Creatures in Wisconsin river are ‘pushing the limits’ at 100 years old, state says



One of the continent’s oldest living creatures has been found in the mud above a Wisconsin dam.

It’s a type of mussel — a very big one that looks a lot like an Idaho potato.

The spectaclecase mussel is known for having a lengthy lifespan, but the Wisconsin Department of Natural Resources says it has found a bunch above the St. Croix Falls dam that are at least a century old.

That means they were born around the time Warren G. Harding was president of the 48 United States of America, Amelia Earhart bought her first plane and Albert Einstein got a Nobel Prize in Physics.

“Native mussels can live a long time, but these mussels were pushing the limits,” Wisconsin DNR biologist Lisie Kitchel said in a news release.
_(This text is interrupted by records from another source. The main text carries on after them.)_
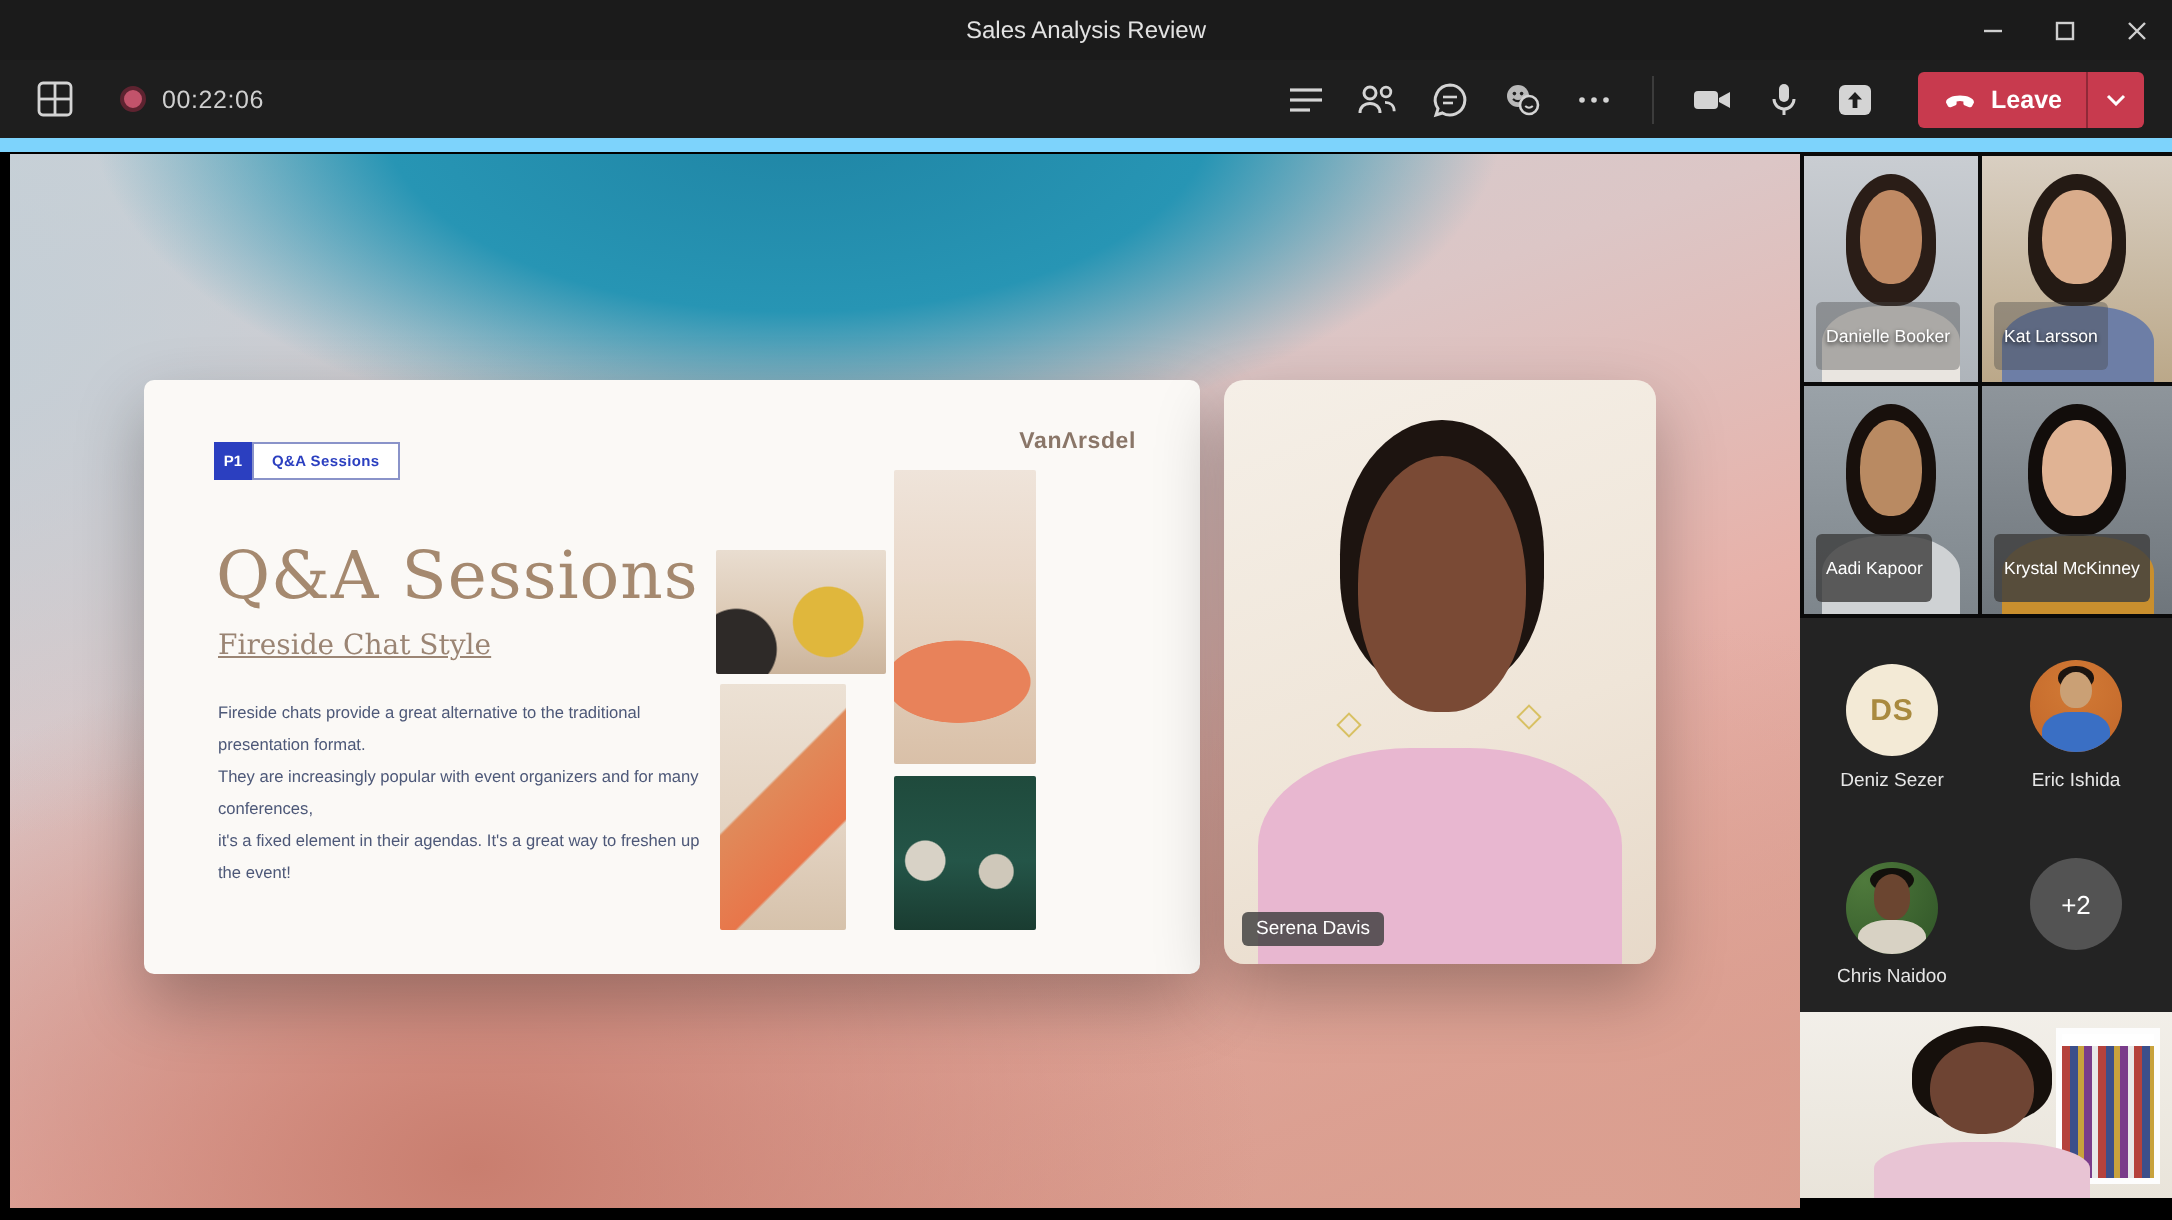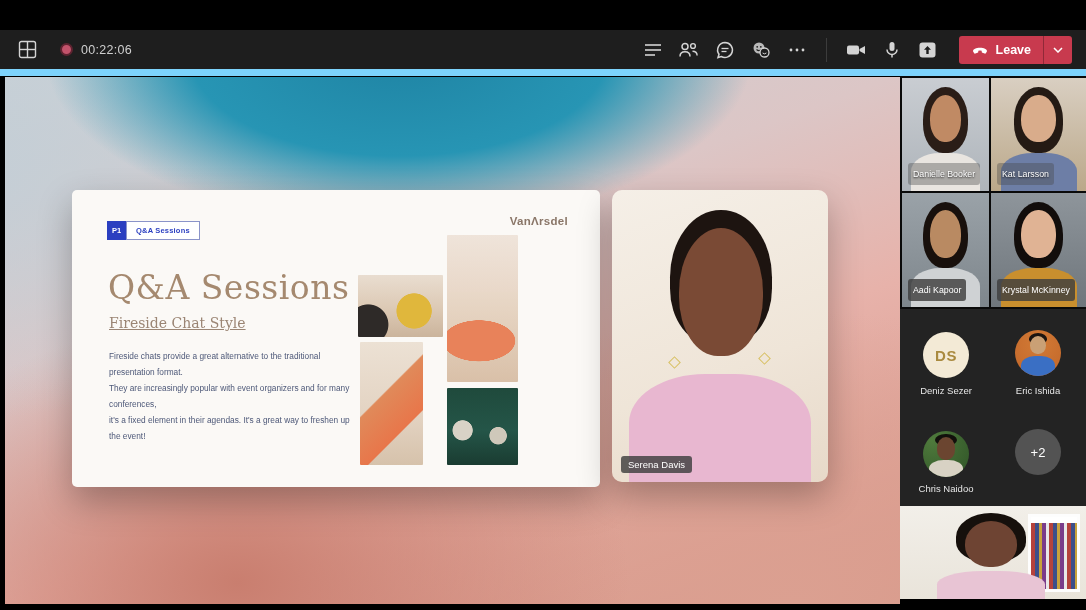"Sales Analysis Review" div.titlebar { html: none -> <div> <div>Sales Analysis Review</div> <div> <div> <svg> <line></line> </svg> </div> <div> <svg> <rect></rect> </svg> </div> <div> <svg> <path></path> </svg> </div> </div> </div> }
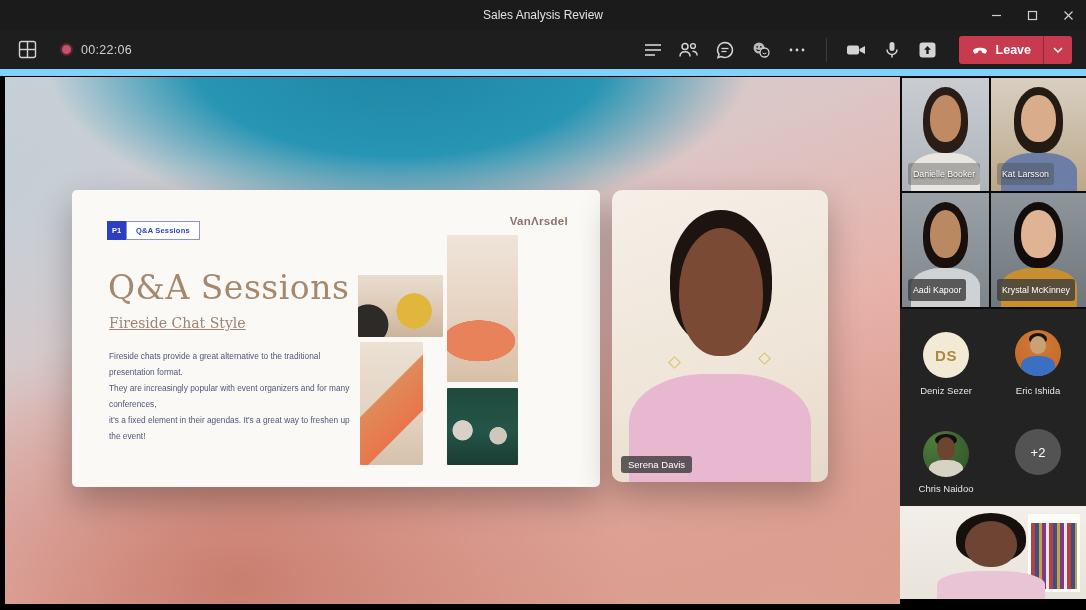"Danielle Booker" .vtile .name-tag { padding: 6px 5px -> 12px 5px }
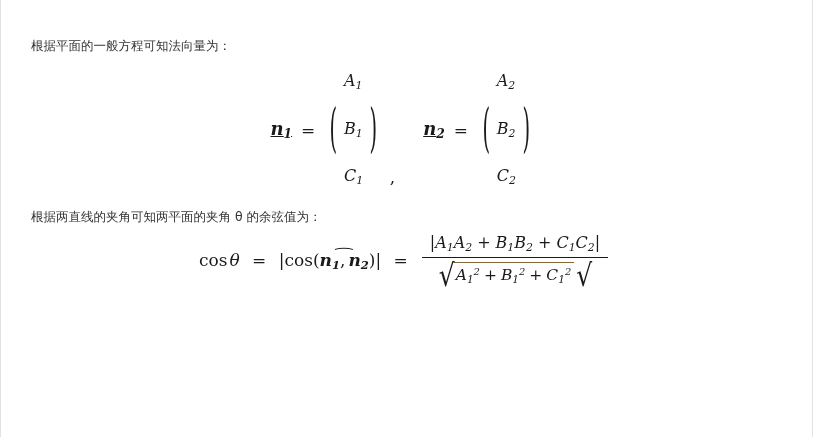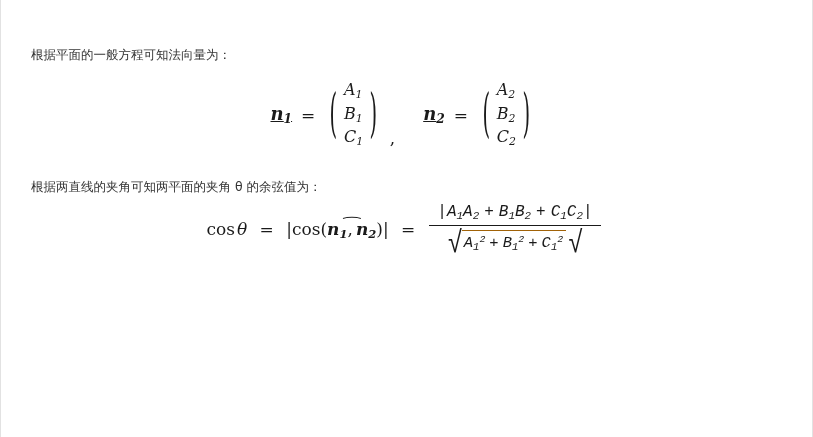"根据平面的一般方程可知法向量为：" .p-1 { margin-top: 14px -> 5px }
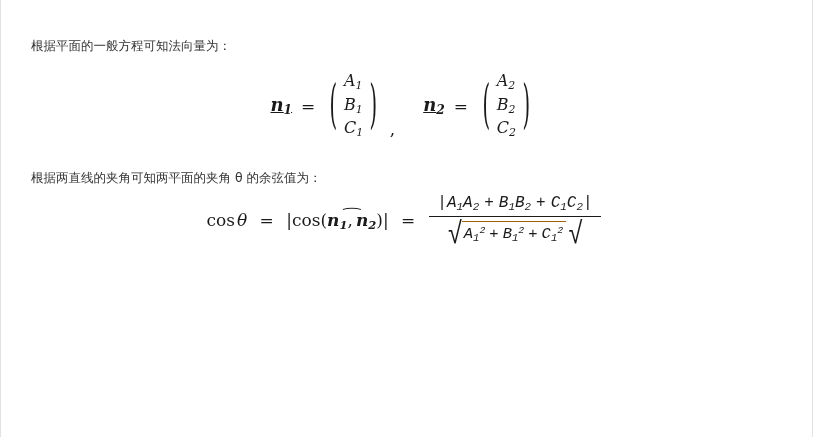"A1" .vec-col { gap: none -> 24px }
“Finding some alive was amazing since the host fish species needed for their reproduction have been prevented from getting upstream as a result of the St. Croix Falls dam built in 1907.”

Prior to this, “the oldest documented spectaclecase was thought to be 70 years old,” according to the U.S Fish and Wildlife Service.

State biologists collected the mussels in August with a team that included experts from the University of Minnesota and the National Park Service. The age estimate was announced Dec. 1, and it’s based partly on when the cluster got stranded above the dam, officials said.

Several shells from dead mussels were also collected at the site “and will be cross-sectioned this winter to verify their age.”

The live mussels were put back and steps are underway to “preserve their genetic stock while they are still alive,” the state said.

Spectaclecase mussels are known for an elongated shell that can reach 9 inches, the USFWS says. They were once found in 14 states, but survive now in only three, the USFWS says.

Among the challenges the endangered mussels face is a dependence on mooneye and goldeye fish to propagate, experts say. Their larvae “must attach to the gills or fins of a specific fish to continue developing into a juvenile mussel before dropping off,” the state says.

“These species are not present above the dam but are found downstream. That means reproduction can occur downstream, and surveys have found younger spectaclecase downstream,” the state reports.